14:37 – I’ve spent most of the morning on the phone, on-hold, being transferred among, and talking with representatives from various US government organizations, ranging from the US Postal Service to the Department of Commerce to the Department of Defense to (I am not making this up) the Census Bureau.

I was trying to find out how to fill out a form properly, more particularly PS Form 2976-A Customs Declaration and Dispatch Note. The Census Bureau was actually the starting point, where the instructions on the form directed me for information about filling out Box 11, which is descriptively named “EEL/PFC”. I might have figured it out myself if they’d used the expanded form: “Exemption or Exclusion Legend/Proof of Filing Citation”.
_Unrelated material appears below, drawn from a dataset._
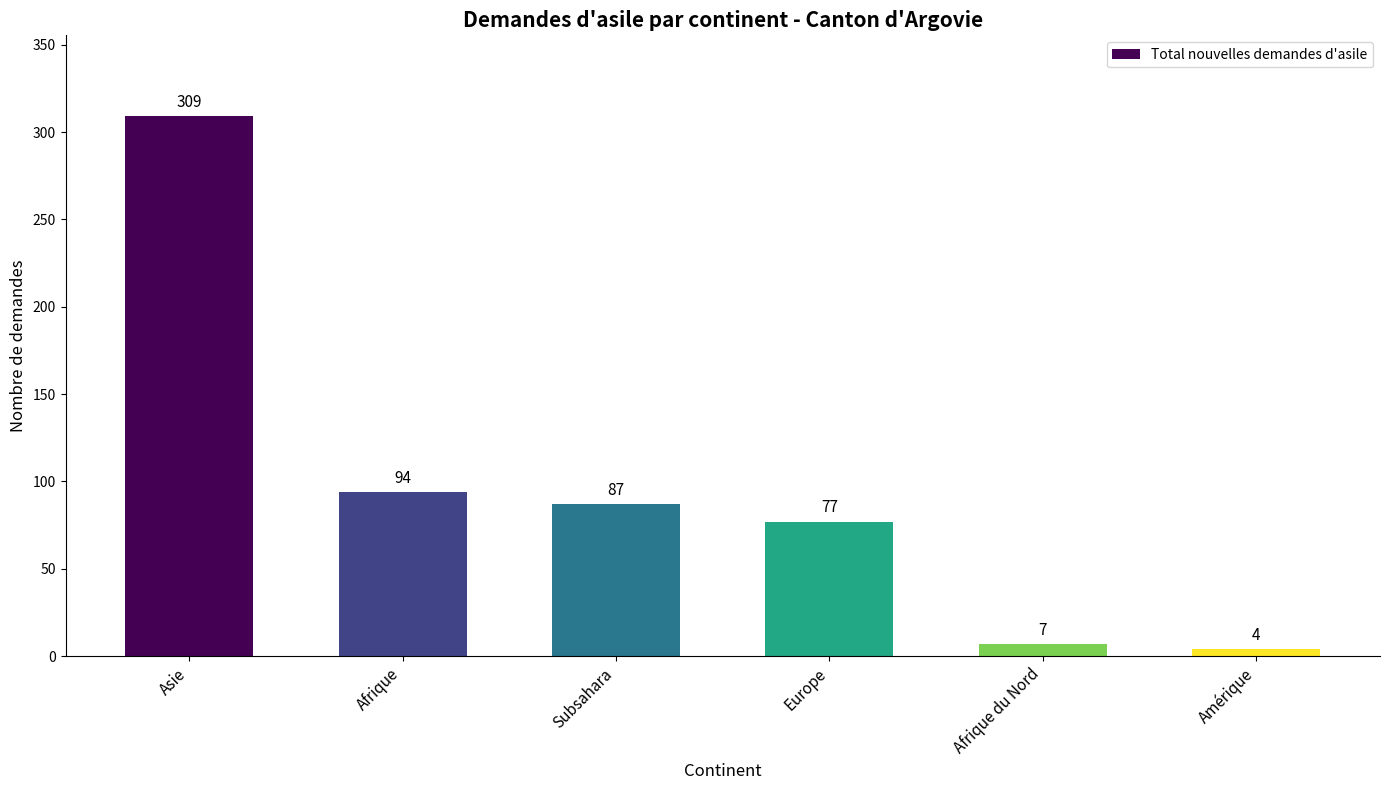

What is the label of the 3rd bar from the left?

Subsahara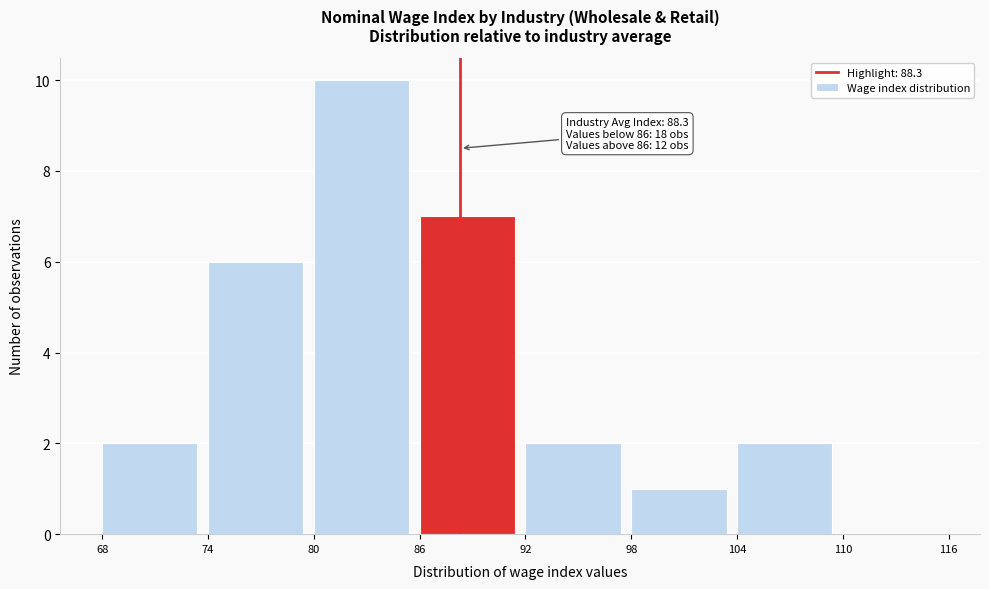

Over which range of the x-axis is the bar tallest?

80 to 86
I learned that I really, really wanted an EEL rather than a PFC, because the latter is a lot more work. The EEL is basically the quick-and-dirty no-paperwork option. To use it, you must meet two requirements. The first was easy enough. The value of the individual shipment has to be $2,500 or less. Our kits sell for about a tenth that or less, so that wasn’t a problem. But (there’s always a “but” with government crap) the second requirement was that the shipment contain nothing restricted. Restricted in the sense of having potential military or terrorist uses. Stuff like ultra-centrifuges for separating fissionable isotopes. After spending three hours on the phone, with everyone saying “I don’t think high school science kits will be a problem, but you need to make sure…” I finally got to someone who knew how to resolve the issue. I visited a web page where I could “self-qualify” as exempt. So now all I need to do is write “30.37a” on line 11 (and possibly “EAR99” although I couldn’t get a definitive answer for that) and on line 17 “NLR” or “No License Required”. I think.

So then I called USPS support to verify that I knew exactly how to fill out the form. The woman I spoke with said everything sounded fine. In fact, she thought I could just leave lines 11 and 17 blank, but said it wouldn’t hurt to write what I’d been told to write in them. She also suggested that for the first shipment I should visit the local post office just to verify that everything was correct. So, Thursday (Wednesday is a USPS holiday and I didn’t want to ship the day before a holiday) I’m going to drive to post office and ship my first kit to Canada. We’ll see what happens.


We got four chemistry kit orders yesterday, which took us down to only three remaining in stock. I’m not too concerned, because we have everything necessary to assemble another dozen quickly, followed by 18 more once the shipment of beakers arrives. But we did decide to boost the size of the next batch of chemistry kits from 30 to 60, because these things are starting to sell pretty quickly.

I also posted a forensics landing page and forensics kit page. As of now, we’re accepting pre-orders for the forensics kits, although we won’t be shipping them until next month.